• **Exercise instructions**:
Rewrite every line of text in the records below as a Markdown table with the columns "Row" and "Text line," numbering the rows in order and skipping blank lines. Leave out the pictures.
Segment Start: Exercise data
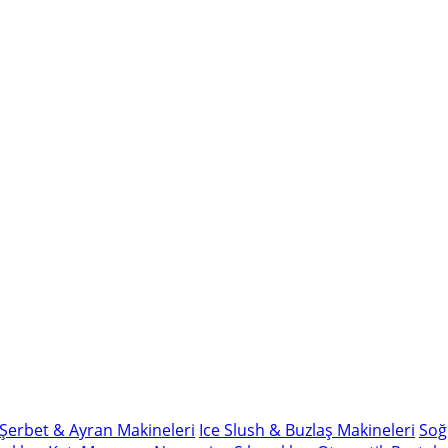
Şerbet & Ayran Makineleri
Ice Slush & Buzlaş Makineleri
Soğ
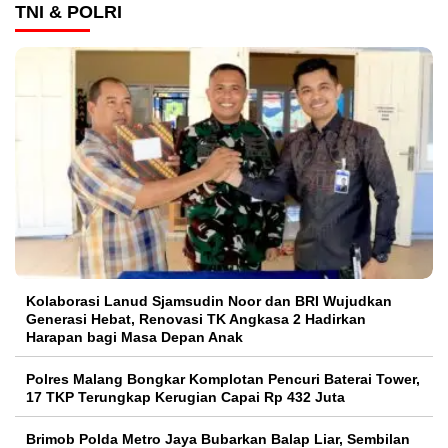
TNI & POLRI
Kolaborasi Lanud Sjamsudin Noor dan BRI Wujudkan
Generasi Hebat, Renovasi TK Angkasa 2 Hadirkan
Harapan bagi Masa Depan Anak
Polres Malang Bongkar Komplotan Pencuri Baterai Tower,
17 TKP Terungkap Kerugian Capai Rp 432 Juta
Brimob Polda Metro Jaya Bubarkan Balap Liar, Sembilan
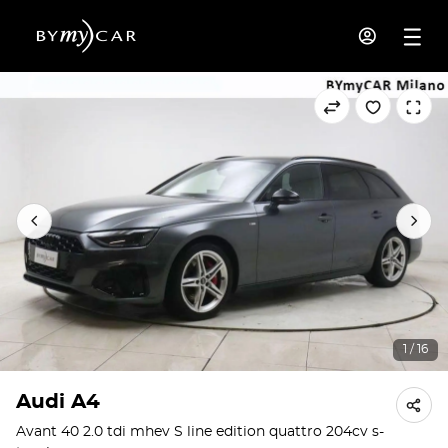
1 / 16
Audi A4
Avant 40 2.0 tdi mhev S line edition quattro 204cv s-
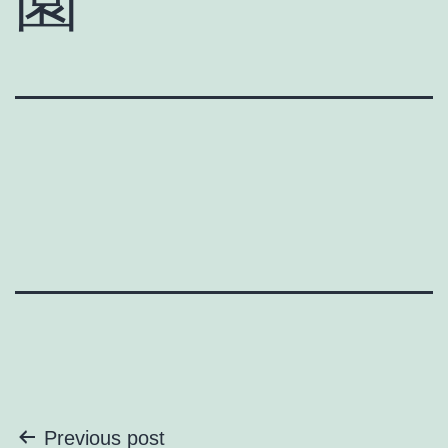
園
投
Previous post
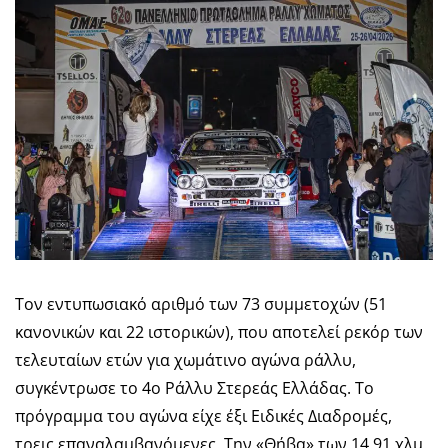
Τον εντυπωσιακό αριθμό των 73 συμμετοχών (51
κανονικών και 22 ιστορικών), που αποτελεί ρεκόρ των
τελευταίων ετών για χωμάτινο αγώνα ράλλυ,
συγκέντρωσε το 4ο Ράλλυ Στερεάς Ελλάδας. Το
πρόγραμμα του αγώνα είχε έξι Ειδικές Διαδρομές,
τρεις επαναλαμβανόμενες. Την «Θήβα» των 14.91 χλμ.,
Segment End: Exercise data
• **Answer to this problem**:
| Row | Text line |
|---|---|
| 1 | Şerbet & Ayran Makineleri |
| 2 | Ice Slush & Buzlaş Makineleri |
| 3 | Soğ |
| 4 | TNI & POLRI |
| 5 | Kolaborasi Lanud Sjamsudin Noor dan BRI Wujudkan |
| 6 | Generasi Hebat, Renovasi TK Angkasa 2 Hadirkan |
| 7 | Harapan bagi Masa Depan Anak |
| 8 | Polres Malang Bongkar Komplotan Pencuri Baterai Tower, |
| 9 | 17 TKP Terungkap Kerugian Capai Rp 432 Juta |
| 10 | Brimob Polda Metro Jaya Bubarkan Balap Liar, Sembilan |
| 11 | 1 / 16 |
| 12 | Audi A4 |
| 13 | Avant 40 2.0 tdi mhev S line edition quattro 204cv s- |
| 14 | 園 |
| 15 | 投 |
| 16 | Previous post |
| 17 | Τον εντυπωσιακό αριθμό των 73 συμμετοχών (51 |
| 18 | κανονικών και 22 ιστορικών), που αποτελεί ρεκόρ των |
| 19 | τελευταίων ετών για χωμάτινο αγώνα ράλλυ, |
| 20 | συγκέντρωσε το 4ο Ράλλυ Στερεάς Ελλάδας. Το |
| 21 | πρόγραμμα του αγώνα είχε έξι Ειδικές Διαδρομές, |
| 22 | τρεις επαναλαμβανόμενες. Την «Θήβα» των 14.91 χλμ., |